Nova Scotia RCMP have released new details about last month’s mass shooting, including that they will be conducting a psychological autopsy on the gunman who killed 22 people.
In a news release Monday morning, RCMP spokesperson Cpl. Lisa Croteau said the psychological autopsy will be conducted by the RCMP’s behavioural analysis unit “with the intent of gathering insights into why he committed the acts of violence.”
“This includes an analysis of his personality, past behaviour and how he related to others,” Croteau announced.
Gabriel Wortman is the lone suspect in the shooting that spanned five rural Nova Scotia communities over a 13-hour period on April 18 and 19.
The rampage began in Portapique, N.S., and ended roughly 100 kilometres away outside a gas station in Enfield, N.S., where the shooter was killed.
With 22 people killed, the incident marked the deadliest mass shooting in modern Canadian history.
Supplier of RCMP decals identified
During the shootings, Wortman was driving a replica police vehicle and wearing an authentic police uniform.
In Monday’s updated press release, Croteau announced that investigators have identified the supplier used to make the RCMP decals that were on the gunman’s car.
“The decals were created without permission of the business owner. The business owner and individual who made the decals are both co-operating with police,” Croteau said.
Police have said they have been investigating how Wortman came to be in possession of four police-packaged Ford vehicles and multiple items from police uniforms from a variety of agencies.
RCMP have confirmed he purchased his mock-up police vehicles from auctions, but they are still investigating how he obtained the authentic police uniform.

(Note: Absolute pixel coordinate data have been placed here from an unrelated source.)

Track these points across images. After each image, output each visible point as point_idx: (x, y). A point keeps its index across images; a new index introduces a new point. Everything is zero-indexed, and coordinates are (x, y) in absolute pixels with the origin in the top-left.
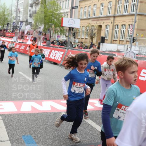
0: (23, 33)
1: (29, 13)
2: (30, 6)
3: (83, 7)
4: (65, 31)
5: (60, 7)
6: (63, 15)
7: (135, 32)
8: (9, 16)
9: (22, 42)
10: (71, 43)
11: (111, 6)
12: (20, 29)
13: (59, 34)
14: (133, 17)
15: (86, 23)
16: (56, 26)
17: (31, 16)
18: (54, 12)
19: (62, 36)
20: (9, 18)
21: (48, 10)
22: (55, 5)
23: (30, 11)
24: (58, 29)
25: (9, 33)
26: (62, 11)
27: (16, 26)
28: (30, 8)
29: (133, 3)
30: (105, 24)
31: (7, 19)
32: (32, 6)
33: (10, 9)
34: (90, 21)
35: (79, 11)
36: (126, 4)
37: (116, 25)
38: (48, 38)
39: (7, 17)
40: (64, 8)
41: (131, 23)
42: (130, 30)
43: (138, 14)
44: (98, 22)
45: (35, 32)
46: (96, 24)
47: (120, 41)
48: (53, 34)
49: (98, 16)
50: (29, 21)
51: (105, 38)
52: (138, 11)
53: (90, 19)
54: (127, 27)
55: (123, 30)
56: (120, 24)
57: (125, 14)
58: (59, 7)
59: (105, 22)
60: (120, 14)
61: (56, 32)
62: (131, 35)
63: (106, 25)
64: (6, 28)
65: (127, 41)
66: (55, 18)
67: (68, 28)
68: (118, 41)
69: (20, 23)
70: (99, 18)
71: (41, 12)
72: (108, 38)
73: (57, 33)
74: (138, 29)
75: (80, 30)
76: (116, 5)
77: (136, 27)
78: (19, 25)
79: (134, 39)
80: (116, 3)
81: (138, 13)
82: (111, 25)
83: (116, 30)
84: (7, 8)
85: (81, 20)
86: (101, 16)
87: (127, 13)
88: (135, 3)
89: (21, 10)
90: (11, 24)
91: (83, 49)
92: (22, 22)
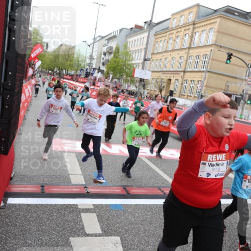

Wortman had 4 semi-automatic weapons
According to police, the gunman had two semi-automatic handguns and two semi-automatic rifles in his possession when he fled the Portapique area on Saturday, April 18, where he killed 13 of his victims.
Croteau said one of the guns has been traced to Canada and the remainder of those recovered are believed to have been obtained in the United States.
“The RCMP is working with the Canada Border Services Agency on the investigation on any cross-border or border-related elements,” Croteau said.
Police are not releasing the calibre of the weapons “because determining where and how the gunman obtained the firearms is a central part of the investigation.”
“We use this detailed information to verify the credibility of some of the information we receive,” Croteau said.
Gunman used gasoline to set fires
Police have confirmed that nine of the victims died in house fires and 13 were shot.
RCMP say they now believe Wortman used “an accelerant” to set the fires.
“From witness statements, we know the gunman had a significant supply of gasoline at his home in Portapique,” Croteau said.
Police have also said that Wortman set his own home on fire prior to fleeing the Portapique area.
“Using ground-penetrating radar, with support from Dalhousie University, forensic identification officers searched the underground of the gunman’s property in Portapique,” Croteau said.
“This was done to determine whether anything of relevance or interest to the investigation was buried on the property, and nothing was recovered.”
Croteau added that the RCMP’s special tactical operations team has completed its ground searches, and all 17 scenes and search areas have been released.
“We thank the public and property owners for their patience in allowing us to do our due diligence in carrying out our work,” Croteau said.
Croteau said police have now spoken to 500 witnesses and are continuing to conduct interviews.
“We thank all those who have spoken with investigators and to all of those who have submitted tips and video,” she said.
Nova Scotia RCMP are looking to speak with anyone who may have had a conflict with the gunman, whether professional or personal, at any time. Please call the tip line at 1-833-570-0121.